**Exercise description:**
Reproduce, exactly and in full, the records that follow, minus any pictures.

**Source records:**
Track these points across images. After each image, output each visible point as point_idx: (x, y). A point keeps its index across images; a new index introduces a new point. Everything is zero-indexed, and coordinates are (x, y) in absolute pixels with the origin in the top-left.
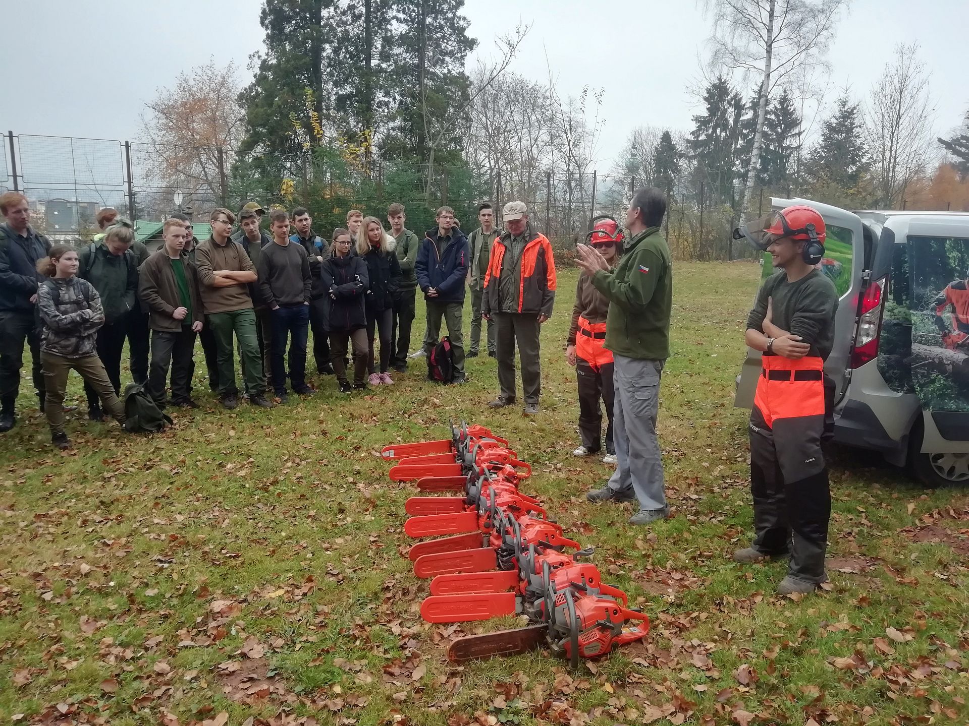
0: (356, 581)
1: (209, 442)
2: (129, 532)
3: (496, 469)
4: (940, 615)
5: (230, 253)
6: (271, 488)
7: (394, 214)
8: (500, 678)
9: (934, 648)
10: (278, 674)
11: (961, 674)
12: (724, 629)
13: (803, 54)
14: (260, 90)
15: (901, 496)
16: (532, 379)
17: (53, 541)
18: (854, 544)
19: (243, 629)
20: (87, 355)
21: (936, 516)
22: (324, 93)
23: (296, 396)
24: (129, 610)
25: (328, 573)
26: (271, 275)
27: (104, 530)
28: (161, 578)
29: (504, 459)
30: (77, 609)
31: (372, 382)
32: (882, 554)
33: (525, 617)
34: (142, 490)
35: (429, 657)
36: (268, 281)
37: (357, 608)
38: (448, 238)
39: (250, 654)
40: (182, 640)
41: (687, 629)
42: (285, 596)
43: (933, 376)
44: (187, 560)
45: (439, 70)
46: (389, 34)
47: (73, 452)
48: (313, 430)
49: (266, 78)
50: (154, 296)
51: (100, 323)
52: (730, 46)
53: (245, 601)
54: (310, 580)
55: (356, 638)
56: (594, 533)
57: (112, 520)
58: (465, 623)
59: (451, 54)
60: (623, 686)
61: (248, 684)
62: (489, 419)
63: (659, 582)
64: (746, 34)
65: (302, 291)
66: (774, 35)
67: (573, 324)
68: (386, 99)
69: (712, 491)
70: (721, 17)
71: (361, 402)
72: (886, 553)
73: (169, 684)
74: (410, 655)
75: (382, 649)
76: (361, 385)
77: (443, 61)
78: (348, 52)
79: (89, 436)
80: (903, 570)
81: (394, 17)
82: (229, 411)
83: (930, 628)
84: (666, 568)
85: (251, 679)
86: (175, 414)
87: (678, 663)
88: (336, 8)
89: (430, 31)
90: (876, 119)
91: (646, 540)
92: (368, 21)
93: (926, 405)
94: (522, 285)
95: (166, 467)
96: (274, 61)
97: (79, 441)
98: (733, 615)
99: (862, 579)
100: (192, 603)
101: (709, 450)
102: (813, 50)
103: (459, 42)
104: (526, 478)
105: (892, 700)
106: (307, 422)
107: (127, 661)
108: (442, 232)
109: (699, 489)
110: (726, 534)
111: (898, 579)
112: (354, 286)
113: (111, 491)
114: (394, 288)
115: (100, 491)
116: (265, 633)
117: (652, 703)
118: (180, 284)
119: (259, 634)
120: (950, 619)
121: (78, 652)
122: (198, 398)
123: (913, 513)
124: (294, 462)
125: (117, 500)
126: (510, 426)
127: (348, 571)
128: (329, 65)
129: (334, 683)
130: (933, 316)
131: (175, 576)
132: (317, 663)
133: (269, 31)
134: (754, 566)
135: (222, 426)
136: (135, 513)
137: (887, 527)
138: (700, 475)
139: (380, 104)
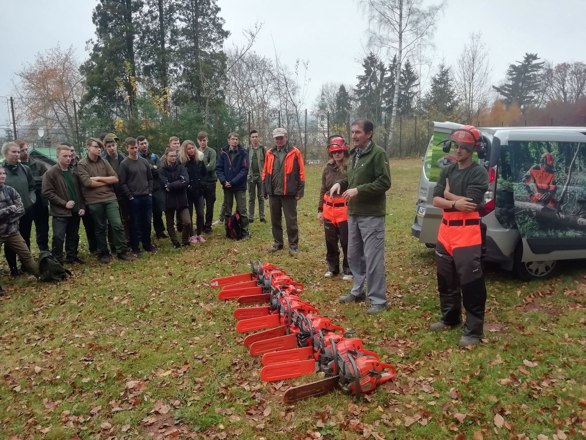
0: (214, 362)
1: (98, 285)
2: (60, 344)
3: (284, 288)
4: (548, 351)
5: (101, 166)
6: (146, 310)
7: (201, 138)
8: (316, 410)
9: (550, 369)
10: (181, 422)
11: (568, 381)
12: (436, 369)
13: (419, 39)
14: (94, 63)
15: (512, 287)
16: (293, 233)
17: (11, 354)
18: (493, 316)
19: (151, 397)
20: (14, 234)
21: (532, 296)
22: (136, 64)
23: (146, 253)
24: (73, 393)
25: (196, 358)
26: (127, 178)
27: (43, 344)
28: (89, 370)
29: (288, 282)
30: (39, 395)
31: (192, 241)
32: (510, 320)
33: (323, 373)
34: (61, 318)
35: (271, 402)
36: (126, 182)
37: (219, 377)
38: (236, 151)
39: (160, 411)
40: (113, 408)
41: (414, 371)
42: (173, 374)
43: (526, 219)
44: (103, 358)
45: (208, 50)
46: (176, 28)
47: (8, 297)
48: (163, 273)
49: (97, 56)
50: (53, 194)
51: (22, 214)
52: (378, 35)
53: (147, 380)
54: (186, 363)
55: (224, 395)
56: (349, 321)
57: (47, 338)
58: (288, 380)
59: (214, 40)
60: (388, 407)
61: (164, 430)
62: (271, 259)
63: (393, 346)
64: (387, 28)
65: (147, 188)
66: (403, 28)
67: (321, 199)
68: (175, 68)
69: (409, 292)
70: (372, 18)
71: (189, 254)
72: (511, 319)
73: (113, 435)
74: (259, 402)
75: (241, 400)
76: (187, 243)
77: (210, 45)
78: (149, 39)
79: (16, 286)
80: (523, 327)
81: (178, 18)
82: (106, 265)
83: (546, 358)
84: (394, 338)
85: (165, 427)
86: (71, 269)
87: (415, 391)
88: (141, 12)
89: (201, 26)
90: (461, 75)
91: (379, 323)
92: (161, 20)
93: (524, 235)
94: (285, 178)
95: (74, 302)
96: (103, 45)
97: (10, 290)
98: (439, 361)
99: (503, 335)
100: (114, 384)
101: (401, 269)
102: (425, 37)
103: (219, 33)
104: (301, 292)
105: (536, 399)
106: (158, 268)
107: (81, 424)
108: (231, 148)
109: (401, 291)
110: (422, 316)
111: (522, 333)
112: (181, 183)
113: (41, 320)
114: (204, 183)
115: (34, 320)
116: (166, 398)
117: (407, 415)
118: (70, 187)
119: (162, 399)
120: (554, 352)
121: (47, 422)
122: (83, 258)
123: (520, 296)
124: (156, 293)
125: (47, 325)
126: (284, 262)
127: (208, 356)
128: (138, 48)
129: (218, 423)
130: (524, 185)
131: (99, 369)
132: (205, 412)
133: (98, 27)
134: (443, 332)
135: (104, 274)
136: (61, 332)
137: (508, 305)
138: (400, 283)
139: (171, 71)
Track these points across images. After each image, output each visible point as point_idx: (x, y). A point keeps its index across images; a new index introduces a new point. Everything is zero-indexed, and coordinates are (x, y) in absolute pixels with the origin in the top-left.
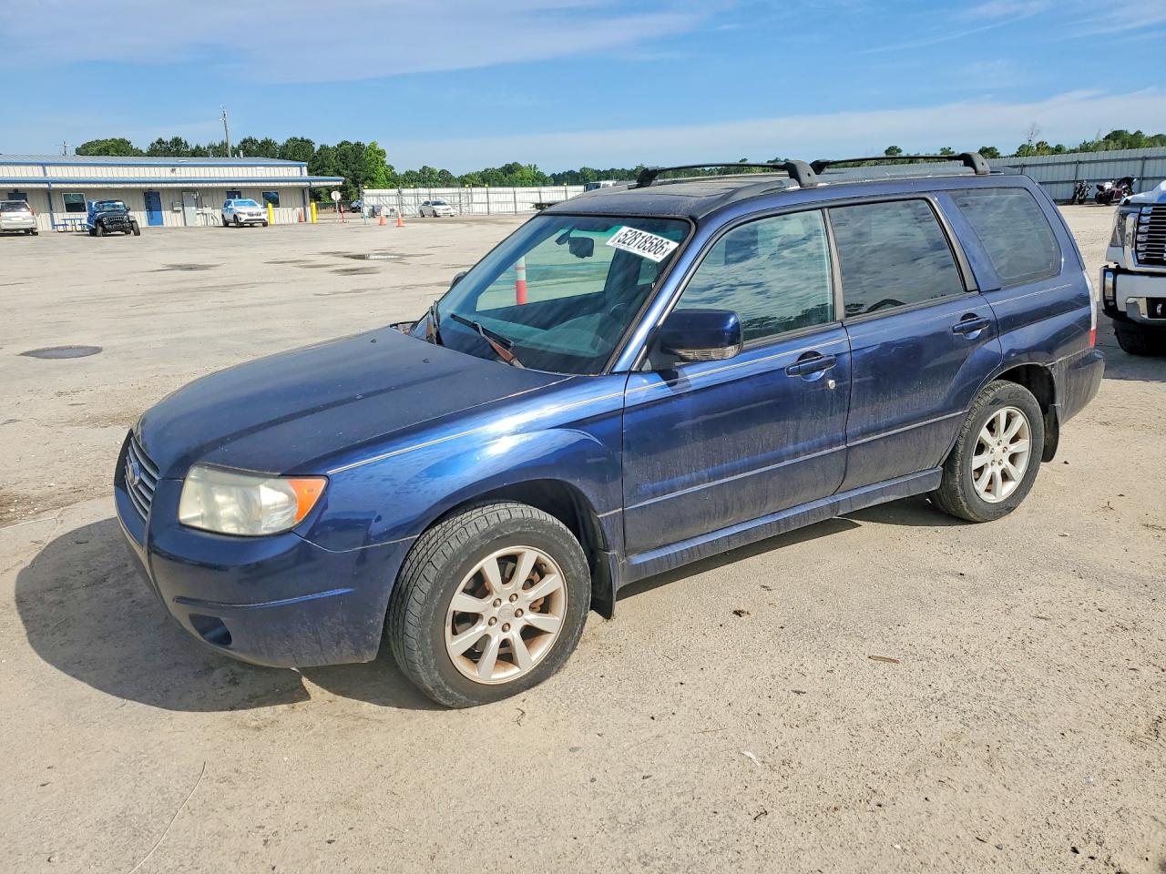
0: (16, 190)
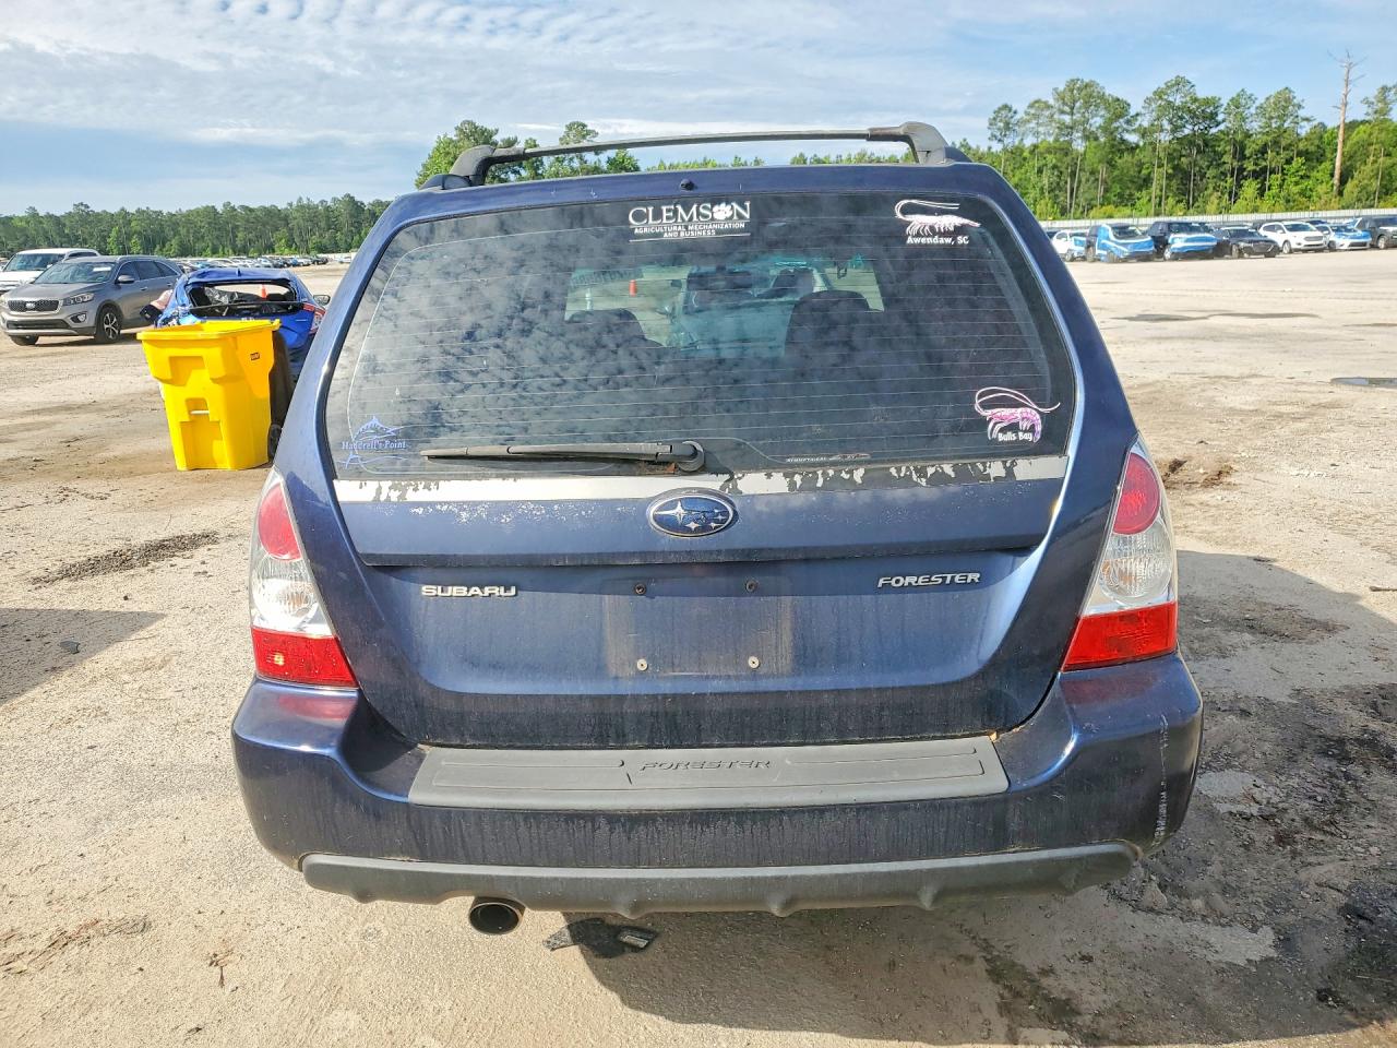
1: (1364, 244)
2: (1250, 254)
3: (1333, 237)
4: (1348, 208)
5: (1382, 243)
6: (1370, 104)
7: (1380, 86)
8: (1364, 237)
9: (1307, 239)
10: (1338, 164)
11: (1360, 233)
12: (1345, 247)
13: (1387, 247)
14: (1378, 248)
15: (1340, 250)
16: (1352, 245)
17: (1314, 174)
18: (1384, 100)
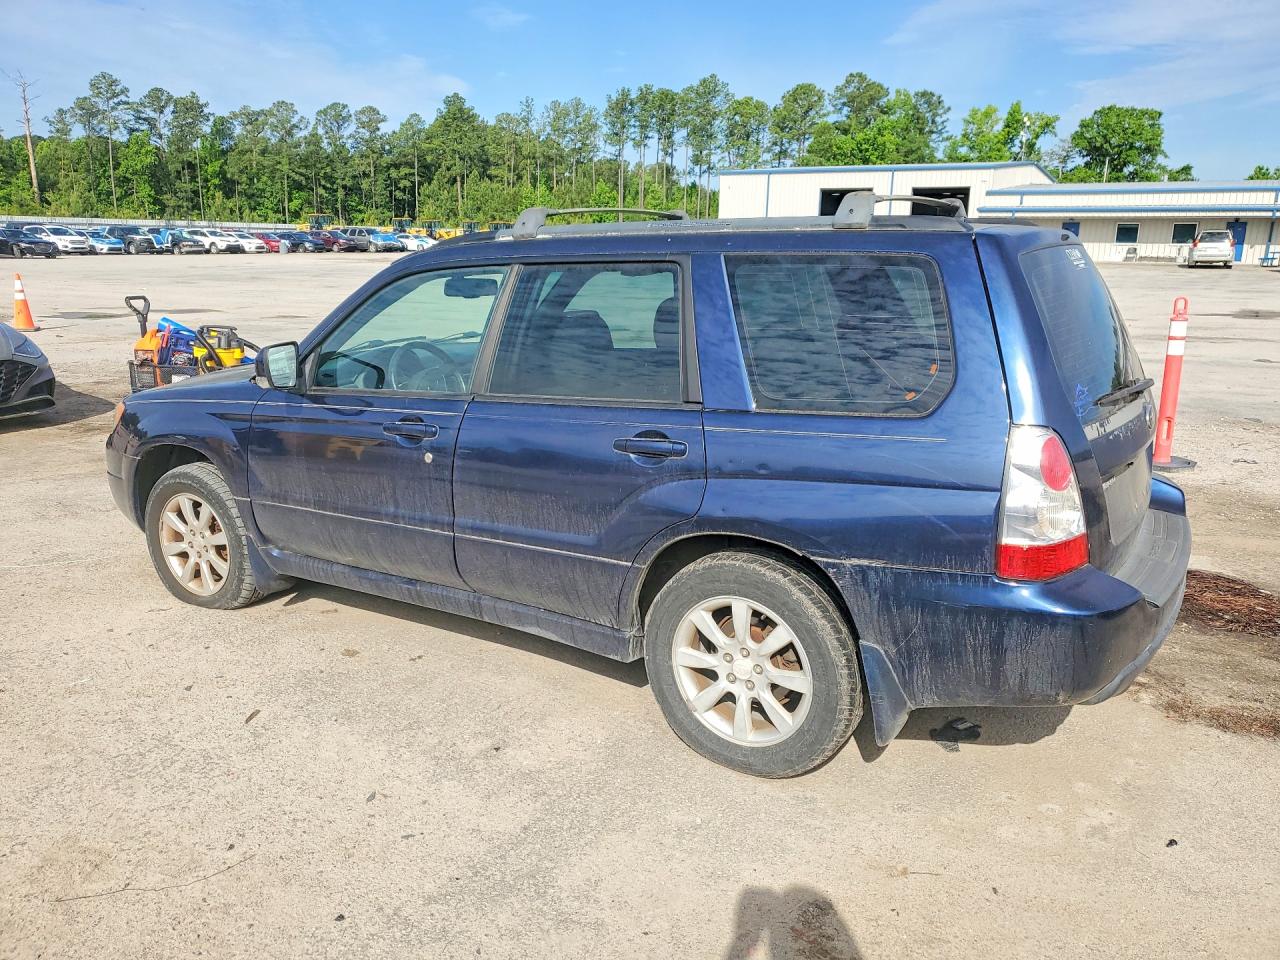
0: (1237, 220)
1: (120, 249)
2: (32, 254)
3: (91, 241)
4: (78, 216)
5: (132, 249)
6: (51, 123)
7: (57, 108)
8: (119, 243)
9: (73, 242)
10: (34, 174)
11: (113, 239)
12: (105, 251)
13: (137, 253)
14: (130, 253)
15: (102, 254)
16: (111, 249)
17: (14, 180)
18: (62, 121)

**Output for this exercise:**
Track these points across images. After each image, output each visible point as point_idx: (x, y). A point keeps its index across images; a new index introduces a new point. Everything is zero-indexed, and coordinates are (x, y) in absolute pixels with the origin in the top-left.
0: (356, 581)
1: (209, 442)
2: (129, 532)
3: (496, 469)
4: (940, 615)
5: (230, 253)
6: (271, 488)
7: (394, 214)
8: (500, 678)
9: (934, 648)
10: (278, 674)
11: (961, 674)
12: (724, 629)
13: (803, 54)
14: (260, 90)
15: (901, 496)
16: (532, 379)
17: (53, 541)
18: (854, 544)
19: (243, 629)
20: (87, 355)
21: (936, 516)
22: (324, 93)
23: (296, 396)
24: (129, 610)
25: (328, 573)
26: (271, 275)
27: (104, 530)
28: (161, 578)
29: (504, 459)
30: (77, 609)
31: (372, 382)
32: (882, 554)
33: (525, 617)
34: (142, 490)
35: (429, 657)
36: (268, 281)
37: (357, 608)
38: (448, 238)
39: (250, 654)
40: (182, 640)
41: (687, 629)
42: (285, 596)
43: (933, 376)
44: (187, 560)
45: (439, 70)
46: (389, 34)
47: (73, 452)
48: (313, 430)
49: (266, 78)
50: (154, 296)
51: (100, 323)
52: (730, 46)
53: (245, 601)
54: (310, 580)
55: (356, 638)
56: (594, 533)
57: (112, 520)
58: (465, 623)
59: (451, 54)
60: (623, 686)
61: (248, 684)
62: (489, 419)
63: (659, 582)
64: (746, 34)
65: (302, 291)
66: (774, 35)
67: (573, 324)
68: (386, 99)
69: (712, 491)
70: (721, 17)
71: (361, 402)
72: (886, 553)
73: (169, 684)
74: (410, 655)
75: (382, 649)
76: (361, 385)
77: (443, 61)
78: (348, 52)
79: (89, 436)
80: (903, 570)
81: (394, 17)
82: (229, 411)
83: (930, 628)
84: (666, 568)
85: (251, 679)
86: (175, 414)
87: (678, 663)
88: (336, 8)
89: (430, 31)
90: (876, 119)
91: (646, 540)
92: (368, 21)
93: (926, 405)
94: (522, 285)
95: (166, 467)
96: (274, 61)
97: (79, 441)
98: (733, 615)
99: (862, 579)
100: (192, 603)
101: (709, 450)
102: (813, 50)
103: (459, 42)
104: (526, 478)
105: (892, 700)
106: (307, 422)
107: (127, 661)
108: (442, 232)
109: (699, 489)
110: (726, 534)
111: (898, 579)
112: (354, 286)
113: (111, 491)
114: (394, 288)
115: (100, 491)
116: (265, 633)
117: (652, 703)
118: (180, 284)
119: (259, 634)
120: (950, 619)
121: (78, 652)
122: (198, 398)
123: (913, 513)
124: (294, 462)
125: (117, 500)
126: (510, 426)
127: (348, 571)
128: (329, 65)
129: (334, 683)
130: (933, 316)
131: (175, 576)
132: (317, 663)
133: (269, 31)
134: (754, 566)
135: (222, 426)
136: (135, 513)
137: (887, 527)
138: (700, 475)
139: (380, 104)
0: (214, 362)
1: (98, 285)
2: (60, 344)
3: (284, 288)
4: (548, 351)
5: (101, 166)
6: (146, 310)
7: (201, 138)
8: (316, 410)
9: (550, 369)
10: (181, 422)
11: (568, 381)
12: (436, 369)
13: (419, 39)
14: (94, 63)
15: (512, 287)
16: (293, 233)
17: (11, 354)
18: (493, 316)
19: (151, 397)
20: (14, 234)
21: (532, 296)
22: (136, 64)
23: (146, 253)
24: (73, 393)
25: (196, 358)
26: (127, 178)
27: (43, 344)
28: (89, 370)
29: (288, 282)
30: (39, 395)
31: (192, 241)
32: (510, 320)
33: (323, 373)
34: (61, 318)
35: (271, 402)
36: (126, 182)
37: (219, 377)
38: (236, 151)
39: (160, 411)
40: (113, 408)
41: (414, 371)
42: (173, 374)
43: (526, 219)
44: (103, 358)
45: (208, 50)
46: (176, 28)
47: (8, 297)
48: (163, 273)
49: (97, 56)
50: (53, 194)
51: (22, 214)
52: (378, 35)
53: (147, 380)
54: (186, 363)
55: (224, 395)
56: (349, 321)
57: (47, 338)
58: (288, 380)
59: (214, 40)
60: (388, 407)
61: (164, 430)
62: (271, 259)
63: (393, 346)
64: (387, 28)
65: (147, 188)
66: (403, 28)
67: (321, 199)
68: (175, 68)
69: (409, 292)
70: (372, 18)
71: (189, 254)
72: (511, 319)
73: (113, 435)
74: (259, 402)
75: (241, 400)
76: (187, 243)
77: (210, 45)
78: (149, 39)
79: (16, 286)
80: (523, 327)
81: (178, 18)
82: (106, 265)
83: (546, 358)
84: (394, 338)
85: (165, 427)
86: (71, 269)
87: (415, 391)
88: (141, 12)
89: (201, 26)
90: (461, 75)
91: (379, 323)
92: (161, 20)
93: (524, 235)
94: (285, 178)
95: (74, 302)
96: (103, 45)
97: (10, 290)
98: (439, 361)
99: (503, 335)
100: (114, 384)
101: (401, 269)
102: (425, 37)
103: (219, 33)
104: (301, 292)
105: (536, 399)
106: (158, 268)
107: (81, 424)
108: (231, 148)
109: (401, 291)
110: (422, 316)
111: (522, 333)
112: (181, 183)
113: (41, 320)
114: (204, 183)
115: (34, 320)
116: (166, 398)
117: (407, 415)
118: (70, 187)
119: (162, 399)
120: (554, 352)
121: (47, 422)
122: (83, 258)
123: (520, 296)
124: (156, 293)
125: (47, 325)
126: (284, 262)
127: (208, 356)
128: (138, 48)
129: (218, 423)
130: (524, 185)
131: (99, 369)
132: (205, 412)
133: (98, 27)
134: (443, 332)
135: (104, 274)
136: (61, 332)
137: (508, 305)
138: (400, 283)
139: (171, 71)
Track these points across images. After each image, output each visible point as point_idx: (x, y). A point keeps its index across images; a new index introduces a new point. Everything is zero-indexed, and coordinates are (x, y) in absolute pixels with the origin in the top-left.
0: (16, 190)
1: (1364, 244)
2: (1250, 254)
3: (1333, 237)
4: (1348, 208)
5: (1382, 243)
6: (1370, 104)
7: (1380, 86)
8: (1364, 237)
9: (1307, 239)
10: (1338, 164)
11: (1360, 233)
12: (1345, 247)
13: (1387, 247)
14: (1378, 248)
15: (1340, 250)
16: (1352, 245)
17: (1314, 174)
18: (1384, 100)
0: (1237, 220)
1: (120, 249)
2: (32, 254)
3: (91, 241)
4: (78, 216)
5: (132, 249)
6: (51, 123)
7: (57, 108)
8: (119, 243)
9: (73, 242)
10: (34, 174)
11: (113, 239)
12: (105, 251)
13: (137, 253)
14: (130, 253)
15: (102, 254)
16: (111, 249)
17: (14, 180)
18: (62, 121)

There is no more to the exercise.